Deputy Dang Ngoc Tung from southern Dong Nai Province said any change would mean altering thousands of documents at huge cost at a time the nation was facing economic difficulties. He said some would even take advantage of a change, suggesting that the country had diverged from the socialist orientation.
Deputy Tran Van Tu , also from Dong Nai, said that only one out of 700,000 suggestions made in his locality agreed with the proposed change.
It was from someone who wanted to use the first name. Others agreed, saying the current name had become familiar to international friends and peoples for 37 years.
Chu Son Ha of Ha Noi was one of the few deputies who agreed to a change, saying that the former name should be taken as it attached to the first republic regime.
|Deputy Huynh The Ky.— VNA/VNS Photo
Most the deputies also agreed with Article 4 of the draft amendments, which highlights the leadership of the Communist Party of Viet Nam to the State.
Deputies Nguyen Doan Khanh from northern Phu Tho Province, Ya Duck from the Central Highlands province of Lam Dong and Huynh The Ky from central Ninh Thuan Province shared the argument that the Party had played a big role in the nation's major milestones, including the August 1945 Revolution and recent achievements.
Deputy Truong Thi Hue from northern Thai Nguyen Province added that there should be regulations in the Constitution stipulating that the Party must be held responsible before the law and supervision of the people for any decisions it takes.
Article 54, offering three options on economic sectors, attracted different views from the deputies.
Under the draft document, all three options state that Viet Nam's economy is a socialist-oriented market economy with different forms of ownership and economic sectors.
In option 1, it says that the State economy holds a key role; the collective economy is ceaselessly consolidated and developed; the private economy is one of the driving forces of the whole economy, and foreign-invested economy is encouraged to develop.
In option 2, only the State economy is mentioned as having a primary role.
In option 3, all economic sectors are important constituents to the national economy.
They co-operate, are equal to each other and compete under the law.

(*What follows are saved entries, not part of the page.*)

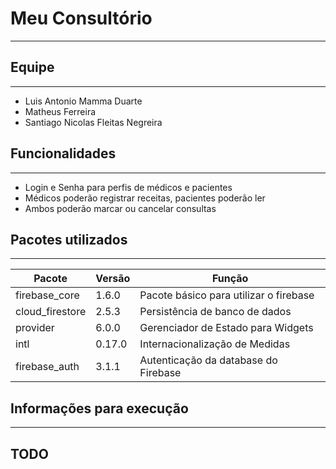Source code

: # Meu Consultório

***

## Equipe

***

- Luis Antonio Mamma Duarte
- Matheus Ferreira
- Santiago Nicolas Fleitas Negreira

## Funcionalidades

***

- Login e Senha para perfis de médicos e pacientes
- Médicos poderão registrar receitas, pacientes poderão ler
- Ambos poderão marcar ou cancelar consultas

## Pacotes utilizados

***

| Pacote | Versão | Função |
| ---| --- | --- |
| firebase_core | 1.6.0 | Pacote básico para utilizar o firebase |
| cloud_firestore | 2.5.3 | Persistência de banco de dados | 
| provider | 6.0.0 | Gerenciador de Estado para Widgets | 
| intl | 0.17.0 | Internacionalização de Medidas | 
| firebase_auth | 3.1.1 | Autenticação da database do Firebase

## Informações para execução

***

## TODO 



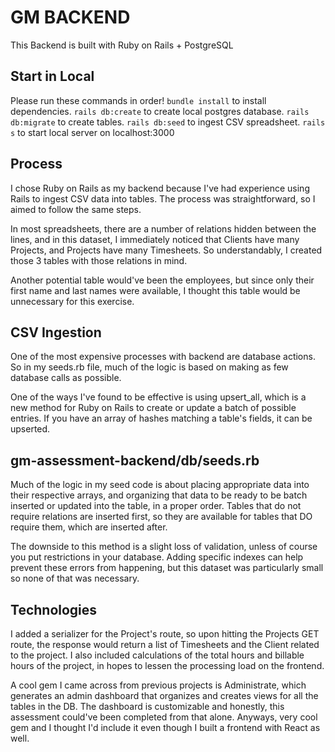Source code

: # GM BACKEND
This Backend is built with Ruby on Rails + PostgreSQL

## Start in Local
Please run these commands in order!
`bundle install` to install dependencies.
`rails db:create` to create local postgres database.
`rails db:migrate` to create tables.
`rails db:seed` to ingest CSV spreadsheet.
`rails s` to start local server on localhost:3000

## Process
I chose Ruby on Rails as my backend because I've had experience using Rails to ingest CSV data into tables. The process was straightforward, so I aimed to follow the same steps.

In most spreadsheets, there are a number of relations hidden between the lines, and in this dataset, I immediately noticed that Clients have many Projects, and Projects have many Timesheets. So understandably, I created those 3 tables with those relations in mind.

Another potential table would've been the employees, but since only their first name and last names were available, I thought this table would be unnecessary for this exercise.

## CSV Ingestion
One of the most expensive processes with backend are database actions. So in my seeds.rb file, much of the logic is based on making as few database calls as possible.

One of the ways I've found to be effective is using upsert_all, which is a new method for Ruby on Rails to create or update a batch of possible entries. If you have an array of hashes matching a table's fields, it can be upserted. 

## gm-assessment-backend/db/seeds.rb
Much of the logic in my seed code is about placing appropriate data into their respective arrays, and organizing that data to be ready to be batch inserted or updated into the table, in a proper order. Tables that do not require relations are inserted first, so they are available for tables that DO require them, which are inserted after.

The downside to this method is a slight loss of validation, unless of course you put restrictions in your database. Adding specific indexes can help prevent these errors from happening, but this dataset was particularly small so none of that was necessary.

## Technologies
I added a serializer for the Project's route, so upon hitting the Projects GET route, the response would return a list of Timesheets and the Client related to the project. I also included calculations of the total hours and billable hours of the project, in hopes to lessen the processing load on the frontend.

A cool gem I came across from previous projects is Administrate, which generates an admin dashboard that organizes and creates views for all the tables in the DB. The dashboard is customizable and honestly, this assessment could've been completed from that alone. Anyways, very cool gem and I thought I'd include it even though I built a frontend with React as well.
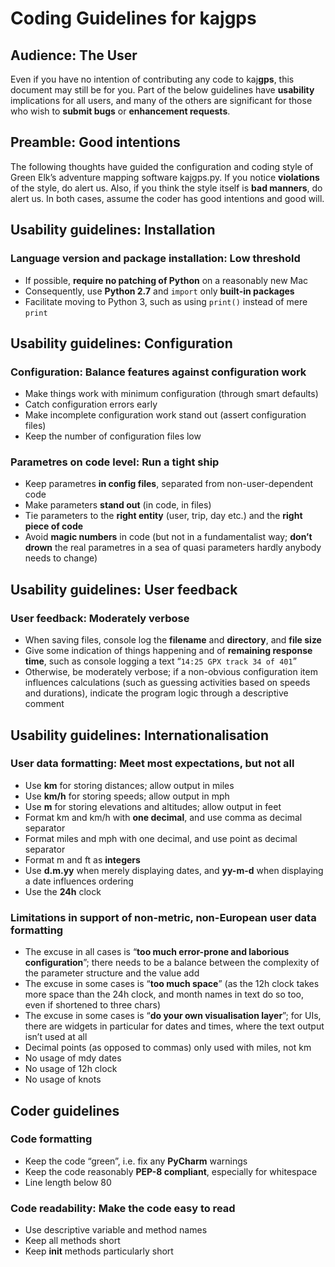 # Coding Guidelines for kaj**gps** 

## Audience: The User

Even if you have no intention of contributing any code to kaj**gps**, this
document may still be for you. Part of the below guidelines have **usability** 
implications for all users, and many of the others are significant for those 
who wish to **submit bugs** or **enhancement requests**.

## Preamble: Good intentions

The following thoughts have guided the configuration and coding style of 
Green Elk’s adventure mapping software kajgps.py. If you notice **violations** 
of the style, do alert us. Also, if you think the style itself is **bad 
manners**, do alert us. In both cases, assume the coder has good intentions 
and good will.

## Usability guidelines: Installation

### Language version and package installation: Low threshold
* If possible, **require no patching of Python** on a reasonably new Mac
* Consequently, use **Python 2.7** and `import` only **built-in packages**
* Facilitate moving to Python 3, such as using `print()` instead of mere 
`print`

## Usability guidelines: Configuration

### Configuration: Balance **features** against **configuration work**
* Make things work with minimum configuration (through smart defaults)
* Catch configuration errors early
* Make incomplete configuration work stand out (assert configuration files)
* Keep the number of configuration files low

### Parametres on code level: Run a tight ship
* Keep parametres **in config files**, separated from non-user-dependent code
* Make parameters **stand out** (in code, in files)
* Tie parameters to the **right entity** (user, trip, day etc.) and the 
**right piece of code**
* Avoid **magic numbers** in code (but not in a fundamentalist way; 
**don’t drown** the real parametres in a sea of quasi parameters hardly 
anybody needs to change)

## Usability guidelines: User feedback

### User feedback: Moderately verbose 
* When saving files, console log the **filename** and **directory**, and 
**file size**
* Give some indication of things happening and of **remaining response time**, 
such as console logging a text “`14:25 GPX track 34 of 401`”
* Otherwise, be moderately verbose; if a non-obvious configuration item 
influences calculations (such as guessing activities based on speeds and 
durations), indicate the program logic through a descriptive comment

## Usability guidelines: Internationalisation

### User data formatting: Meet most expectations, but not all
* Use **km** for storing distances; allow output in miles 
* Use **km/h** for storing speeds; allow output in mph
* Use **m** for storing elevations and altitudes; allow output in feet
* Format km and km/h with **one decimal**, and use comma as decimal separator
* Format miles and mph with one decimal, and use point as decimal separator 
* Format m and ft as **integers**
* Use **d.m.yy** when merely displaying dates, and **yy-m-d** when displaying 
a date influences ordering
* Use the **24h** clock

### Limitations in support of non-metric, non-European user data formatting
* The excuse in all cases is “**too much error-prone and laborious 
configuration**”; there needs to be a balance between the complexity of the 
parameter structure and the value add
* The excuse in some cases is “**too much space**” (as the 12h clock takes more 
space than the 24h clock, and month names in text do so too, even if 
shortened to three chars) 
* The excuse in some cases is “**do your own visualisation layer**”; for UIs, 
there are widgets in particular for dates and times, where the text output 
isn’t used at all
* Decimal points (as opposed to commas) only used with miles, not km
* No usage of mdy dates
* No usage of 12h clock
* No usage of knots

## Coder guidelines

### Code formatting
* Keep the code “green”, i.e. fix any **PyCharm** warnings
* Keep the code reasonably **PEP-8 compliant**, especially for whitespace
* Line length below 80

### Code readability: Make the code easy to read
* Use descriptive variable and method names
* Keep all methods short
* Keep __init__ methods particularly short
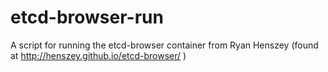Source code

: # etcd-browser-run

A script for running the etcd-browser container from  Ryan Henszey 
(found at http://henszey.github.io/etcd-browser/ )



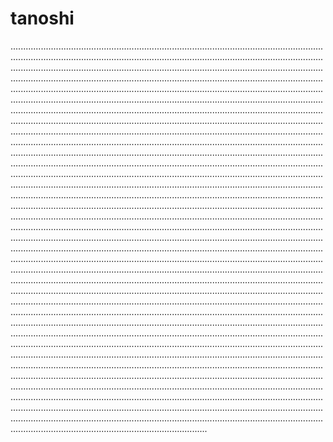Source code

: # tanoshi
..............................................................................................................................................................................................................................................................................................................................................................................................................................................................................................................................................................................................................................................................................................................................................................................................................................................................................................................................................................................................................................................................................................................................................................................................................................................................................................................................................................................................................................................................................................................................................................................................................................................................................................................................................................................................................................................................................................................................................................................................................................................................................................................................................................................................................................................................................................................................................................................................................................................................................................................................................................................................................................................................................................................................................................................................................................................................................................................................................................................................................................................................................................................................................................................................................................................................................................................................................................................................................................................................................................................................................................................................................................................................................................................................................................................................................................................................................................................................................................................................................................................................................................................................................................................................................................................................................................................................................................................................................................................................................................................................................................................................................................................................................................................................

Legalised properties of the organisations and individuals used for investment, production and business are protected by the law, and they are not nationalised.
While divided on choosing the best option, some deputies opted for the third one. According to Deputy Le Van Tan of northern Ha Nam Province, option 3 ensured all economic sectors were at the same level, resulting in no discrimination against any sector and ensuring the generalisation of the constitution.
He also said that the nation's most important natural resources, for example, oil and gas or power transmission, should be managed by the State. State enterprises can be involved in businesses that the private ones decline to do when encouraged by the State.
Deputy Bui Sy Loi from central Thanh Hoa Province also supported option 3.
The deputies also discussed many other matters of public concern in the amendments, including land ownership rights.